As the years went by, I began to be able to pick up on other children - noticing earlier than moms that I could see they had an autistic child. I call it my "radar" and can now spot a child in public that has autism. I am much more compassionate about a screaming child in a store, as oftentimes I know it may not be that mom's fault. It could be that her child has autism and just about any small thing will set them. I joined a group of ladies from church who had children with special needs - physical and mental - and we were able to talk about IEPs, discipline, emotions, and everything else that goes with having a child that isn't like the others. We met monthly. It was so freeing for all of us to talk about something and help one another out.

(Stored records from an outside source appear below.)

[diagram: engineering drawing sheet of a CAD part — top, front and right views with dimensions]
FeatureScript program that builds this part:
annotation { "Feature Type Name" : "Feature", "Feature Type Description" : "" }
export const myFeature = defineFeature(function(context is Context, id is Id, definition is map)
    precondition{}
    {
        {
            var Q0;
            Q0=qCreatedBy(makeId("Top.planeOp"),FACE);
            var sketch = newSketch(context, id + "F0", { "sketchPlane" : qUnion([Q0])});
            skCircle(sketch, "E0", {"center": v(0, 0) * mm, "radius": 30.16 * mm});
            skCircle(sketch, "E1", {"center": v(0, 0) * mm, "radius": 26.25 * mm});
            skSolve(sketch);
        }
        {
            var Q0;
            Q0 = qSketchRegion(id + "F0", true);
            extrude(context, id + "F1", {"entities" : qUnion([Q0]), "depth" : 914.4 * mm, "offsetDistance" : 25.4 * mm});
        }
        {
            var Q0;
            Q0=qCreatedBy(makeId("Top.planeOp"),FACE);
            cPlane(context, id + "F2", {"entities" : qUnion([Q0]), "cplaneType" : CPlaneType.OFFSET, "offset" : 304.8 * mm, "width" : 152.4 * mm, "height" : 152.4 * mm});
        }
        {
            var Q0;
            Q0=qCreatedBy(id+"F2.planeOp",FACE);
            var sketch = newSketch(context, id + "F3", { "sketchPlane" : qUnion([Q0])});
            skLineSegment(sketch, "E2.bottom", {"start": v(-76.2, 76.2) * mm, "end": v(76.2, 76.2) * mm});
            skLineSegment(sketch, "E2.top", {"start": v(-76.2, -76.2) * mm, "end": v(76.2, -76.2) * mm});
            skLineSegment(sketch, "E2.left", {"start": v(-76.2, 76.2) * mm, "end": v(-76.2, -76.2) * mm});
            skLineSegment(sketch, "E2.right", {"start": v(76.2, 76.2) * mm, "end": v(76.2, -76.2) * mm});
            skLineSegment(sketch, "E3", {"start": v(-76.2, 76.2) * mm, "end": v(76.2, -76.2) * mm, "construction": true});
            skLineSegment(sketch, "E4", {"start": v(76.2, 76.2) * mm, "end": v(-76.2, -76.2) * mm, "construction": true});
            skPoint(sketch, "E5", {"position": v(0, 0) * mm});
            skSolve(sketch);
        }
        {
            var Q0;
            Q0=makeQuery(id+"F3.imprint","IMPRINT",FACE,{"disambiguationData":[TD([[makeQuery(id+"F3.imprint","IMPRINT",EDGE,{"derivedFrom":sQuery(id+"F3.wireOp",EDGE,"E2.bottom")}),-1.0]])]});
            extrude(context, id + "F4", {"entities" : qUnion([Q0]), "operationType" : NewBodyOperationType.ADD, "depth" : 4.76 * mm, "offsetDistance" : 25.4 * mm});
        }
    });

I started blogging about it a few years ago. It was amazing to see the response. So many moms understood what it was like and sought the same comfort I had longed for in my early days of being a mom of this autistic child. I pray that if you have a child with special needs that you know you are blessed. Know that this is no accident. God chose you to care for that child. It's lonely. It's hard. But, seek God through it. He is there to hold you through it. You are the advocate for your child - I fought hard for my son. I still do. God has transformed our son and we are amazed at how much he has changed. The loneliness was not in vain. The hard times have proven to be effective in both our lives and his. It has been worth it. It doesn't discount the fact that it was hard. But, it makes it easier knowing that this child is now highly praised by his teachers at his public school and is a testimony to them, telling them about his love for Christ and how we are able to proclaim the Gospel when speaking to them.

I pray for all of you who understand this loneliness. Know that you aren't alone. It's so much easier to find others, now, that are in the same place as you. Do you have a child with autism, a relative with autism, or know of a friend's child with autism?